Burt Reynolds, whose studliness, swagger and snappy patter have helped set TV and movie fans’ pulses racing for nearly half a century, has died. He was 82.
He died Thursday morning at Jupiter Medical in Florida, according to manager Erik Kritzer.
“My uncle was not just a movie icon; he was a generous, passionate and sensitive man who was dedicated to his family, friends, fans and acting students,” Reynolds’ niece, Nancy Lee Hess, said in a statement.
“He has had health issues, however, this was totally unexpected. He was tough. Anyone who breaks their tailbone on a river and finishes the movie is tough. And that’s who he was. My uncle was looking forward to working with Quentin Tarantino (in Once Upon a Time in Hollywood) and the amazing cast that was assembled.”
Reynolds had been battling health issues the past years. In 2013, the actor’s rep said he was in intensive care in a Florida hospital for treatment of flu symptoms, including dehydration.

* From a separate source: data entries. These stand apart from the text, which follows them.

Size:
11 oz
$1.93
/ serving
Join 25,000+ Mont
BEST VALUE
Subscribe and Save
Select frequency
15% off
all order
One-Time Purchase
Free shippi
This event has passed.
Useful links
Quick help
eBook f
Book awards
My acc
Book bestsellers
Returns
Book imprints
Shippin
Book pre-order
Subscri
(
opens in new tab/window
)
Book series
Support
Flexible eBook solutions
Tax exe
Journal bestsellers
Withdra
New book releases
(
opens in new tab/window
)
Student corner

In recent years, Reynolds was seen using a cane as he posed for photographs — he was spotted using one at his last major public appearance at the 2017 Tribeca Film Festival.

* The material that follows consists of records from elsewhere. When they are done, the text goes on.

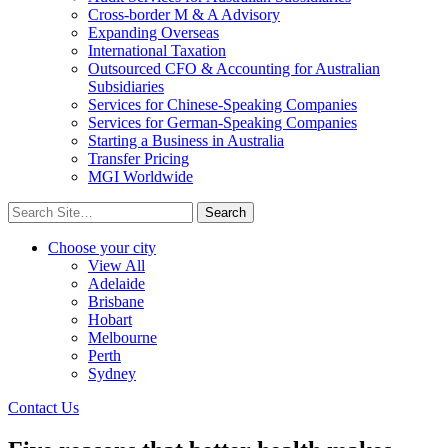
Cross-border M & A Advisory
Expanding Overseas
International Taxation
Outsourced CFO & Accounting for Australian
Subsidiaries
Services for Chinese-Speaking Companies
Services for German-Speaking Companies
Starting a Business in Australia
Transfer Pricing
MGI Worldwide
Search
for:
Choose your city
View All
Adelaide
Brisbane
Hobart
Melbourne
Perth
Sydney
Contact Us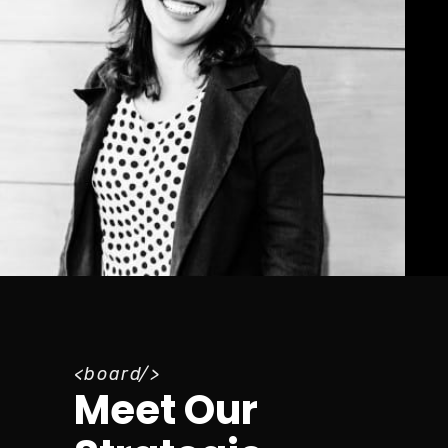
board
Meet Our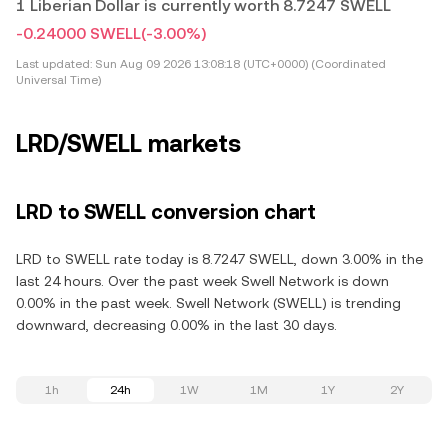
1 Liberian Dollar is currently worth 8.7247 SWELL
-0.24000 SWELL
(-3.00%)
Last updated:
Sun Aug 09 2026 13:08:18 (UTC+0000) (Coordinated
Universal Time)
LRD/SWELL markets
LRD to SWELL conversion chart
LRD to SWELL rate today is 8.7247 SWELL, down 3.00% in the
last 24 hours. Over the past week Swell Network is down
0.00% in the past week. Swell Network (SWELL) is trending
downward, decreasing 0.00% in the last 30 days.
1h
24h
1W
1M
1Y
2Y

Reynolds blamed his limited mobility on doing his own stunts over the course of his career. Speaking on the Jonathan Ross Show on ITV, he said in 2015: “I did all my own stunts, which is why I can’t walk now.”
Prior to that, in 2010, he was released from a Florida hospital in March 2010 after having what his manager Erik Kritzer — denying reports that Reynolds had to be rushed to the ER — classified as a “planned bypass operation.”

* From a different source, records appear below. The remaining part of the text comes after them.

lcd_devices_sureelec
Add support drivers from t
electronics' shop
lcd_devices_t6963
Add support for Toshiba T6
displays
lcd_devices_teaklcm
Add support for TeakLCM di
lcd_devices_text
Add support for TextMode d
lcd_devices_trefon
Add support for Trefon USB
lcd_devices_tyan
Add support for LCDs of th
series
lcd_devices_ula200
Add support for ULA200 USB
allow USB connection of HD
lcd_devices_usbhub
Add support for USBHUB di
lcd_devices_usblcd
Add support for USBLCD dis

Upon his release, Reynolds told PEOPLE that he had no idea that his arteries were closed when he went to his doctor for a physical. “My doctor said I needed to undergo bypass surgery immediately. I went home and shaved then had the operation the next day.”
Reynolds added he “was a heart attack waiting to happen,” admitting he felt “fabulous” after the surgery and even declared he wanted to “live to be 199.”
In September 2009, Reynolds checked himself into rehab to deal with addiction problems, telling PEOPLE at the time, “I felt that in spite of the fact that I am supposedly a big tough guy, I couldn’t beat prescription drugs on my own.”
Except for 1972’s Deliverance, based on the James Dickey novel, and 1974’s The Longest Yard, Reynolds filmography consisted largely of good-ol’-boy roles (Cannonball Run, Smokey and the Bandit), though playing a ruthless pornographer in 1997’s Boogie Nights earned him a Supporting Actor Oscar nomination.
Reynolds’ biography exists largely in his own telling — much of it offered on late-night talk shows — and is instructive in its self-analysis, PEOPLE observed in 1993.
His father Burton Reynolds was the stern police chief of Riviera Beach, Fla. Young Burt, a frequent runaway, openly rebelled at 16. “I can still remember the rhythm of my father’s belt when I got whipped,” he would say later. He was also fond of telling interviewers, “We have a saying in the South: No man is a man until his pappy tells him. And mine never did.”
Reynolds became a college football star at Florida State but “was desperately looking for someone who’d say, ‘You’re grown up, and I approve and love you,’ ” he once recalled.
Reynolds, who as a young man bore a strong resemblance to Marlon Brando in his prime, moved to New York with the hopes of becoming an actor, eventually finding his way to California and early roles on ’50s and ’60s TV Westerns like Gunsmoke. But it was a Cosmopolitan centerfold (that magazine’s first) in 1972 and his kidding about stripping down to all his hairy-chested glory — and other physical subjects — with Johnny Carson on The Tonight Show that brought catapulted him to stardom.
By one tally, Reynolds had appeared in more than 90 feature films and 300 TV episodes, including the CBS series Evening Shade, from 1990-94.
Rocky Marriages
An early first marriage to actress Judy Carne (Laugh-In) ended bitterly in 1966 after three years; in a 1985 autobiography she alleged that he beat her.
He sought solace from a string of female celebrities including Chris Evert, Dinah Shore and Tammy Wynette — but it was Sally Field who seemed to leave a lasting impression.
In 2015, while making the rounds to support his new memoir, the actor discussed his failed relationship with Field, whom he called the “love of his life.”
“Even now, it’s hard on me. I don’t know why I was so stupid,” he said. “Men are like that, you know. You find the perfect person, and then you do everything you can to screw it up.”
But Reynolds eventually did risk another plunge into matrimony, this time to TV star Loni Anderson, with whom he would adopt a son, Quinton, born in 1988.
That marriage lasted five years, only to end bitterly in 1993.